— Ты споришь с Достоевским? — презрительно усмехаясь, спросил Лихо.
Я отвечал, что — да спорю и что спорить с Достоевским — это еще не идеализм.
В классе засмеялись, и Лихо побагровел. Кажется, он сразу хотел поставить мне «неуд», у него даже руки тряслись, но это было неудобно, и для приличия он задал мне еще один вопрос:
— Скажи, кого из героев Гоголя следует считать типом небокоптителя?
Я отвечал, что у Гоголя все герои — небокоптители, кроме типа Тараса Бульбы, который все—таки кое—что сделал согласно своим идеям. Но что Гоголя нельзя за это винить, потому что тогда была такая жизнь.
Лихо вытер пот и поставил мне «неуд».
— Иван Витальевич, я буду требовать, чтобы меня спросили в Академии наук, — сказал я садясь. — Мы с вами расходимся во взглядах на литературу.
Он что—то заквакал, но в это время раздался звонок.
Ребята считали, что в данном случае я был совершенно прав и что Лихо не имел права ставить мне «неуд» за то, что я не согласен с Достоевским, или за то, что я считаю всех гоголевских героев небокоптителями. Валя заметил, что у Гоголя есть еще какой—то положительный тип — помещик Костанжогло из второй части «Мертвых душ», которую Гоголь сжег, но я возразил, что раз сам Гоголь ее сжег, стало быть, не о чем и говорить. Кроме того, помещик не может быть положительным типом. В эту минуту я увидел Петьку.
Это было неожиданно — Петька у нас в школе, на большой перемене!
— Петя, ты что?
— У меня тут дела, — возразил Петька и засмеялся.
— Какие дела?
— Разные. Вот хочу с тобой поговорить.
— О чем?
— Насчет Репина. Ты вчера говорил ерунду. Репин не мог не рисовать, и если бы ты ему предложил пойти в летную школу, он бы знаешь, куда тебя послал?
Я смотрел на него во все глаза.
— Вот ты, оказывается, какой!
— А что?
— Правда, больной.
Петька нахмурился.
— Нет, — сказал он с досадой. — Я тебя серьезно спрашиваю.
— Я тебя тоже серьезно спрашиваю, почему ты не в школе?
— Я сегодня мотаю, — быстро сказал Петька. — Мне нужно это обдумать, а в школе я не могу думать.
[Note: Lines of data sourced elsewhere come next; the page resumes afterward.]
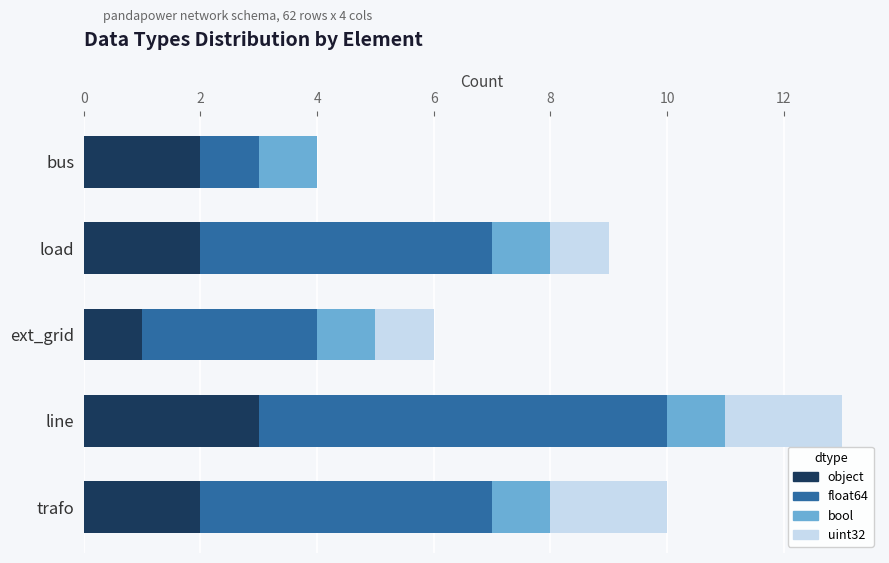

What is the highest value of the object series?

3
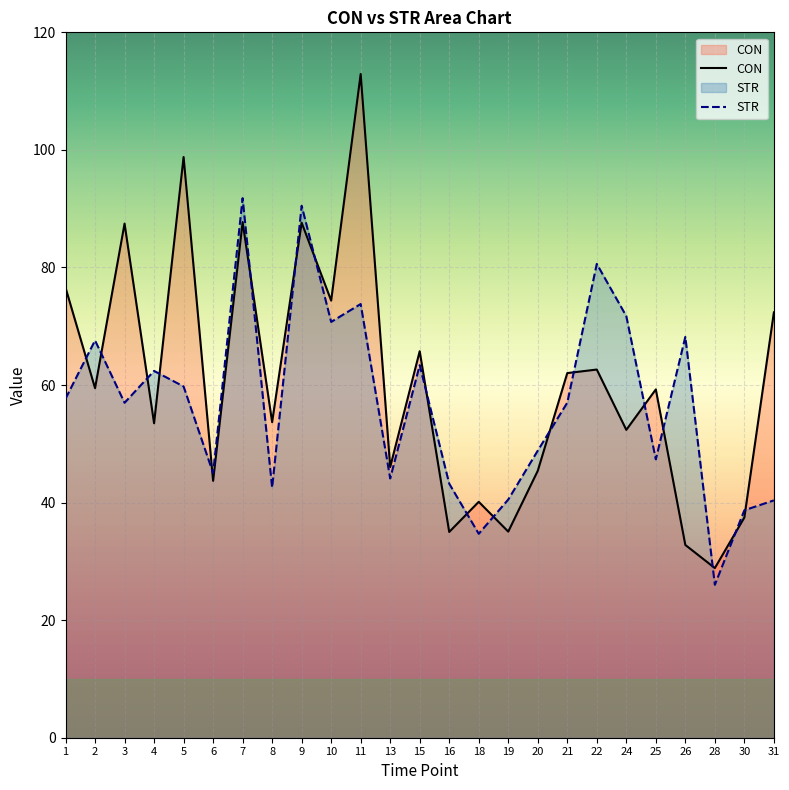

Between which two adjacent categories do CON and STR first intersect?

1 and 2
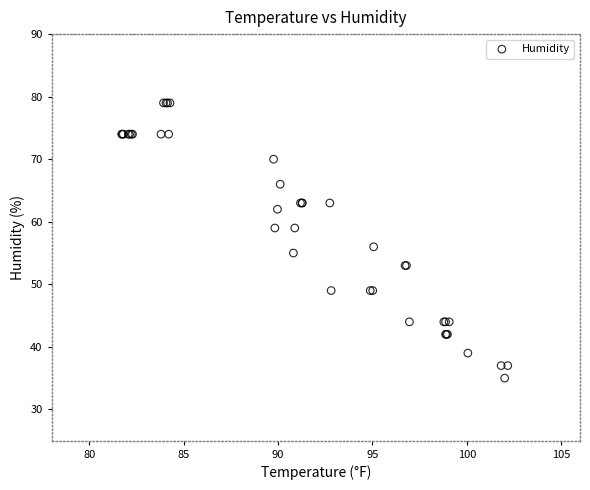

What Y value in the scatter plot is closest to 57?

56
Мешают.
Перемена кончилась, но он сказал, что подождет меня в красном уголке, — у нас в этот день было четыре урока.
И он действительно не ушел. Он закинул голову на спинку стула, положил руки в карманы и закрыл глаза.
— Вот ты говоришь — летчик, — сказал он, когда, вернувшись через час, я нашел его в той же позе, на том же месте. — А может быть, у тебя нет никаких данных для летчика? Ты помнишь хоть один свой поступок в жизни, по которому можно было бы судить, что из тебя выйдет летчик?
Я вспомнил свое мгновенное твердое решение ехать в Энск за Катей.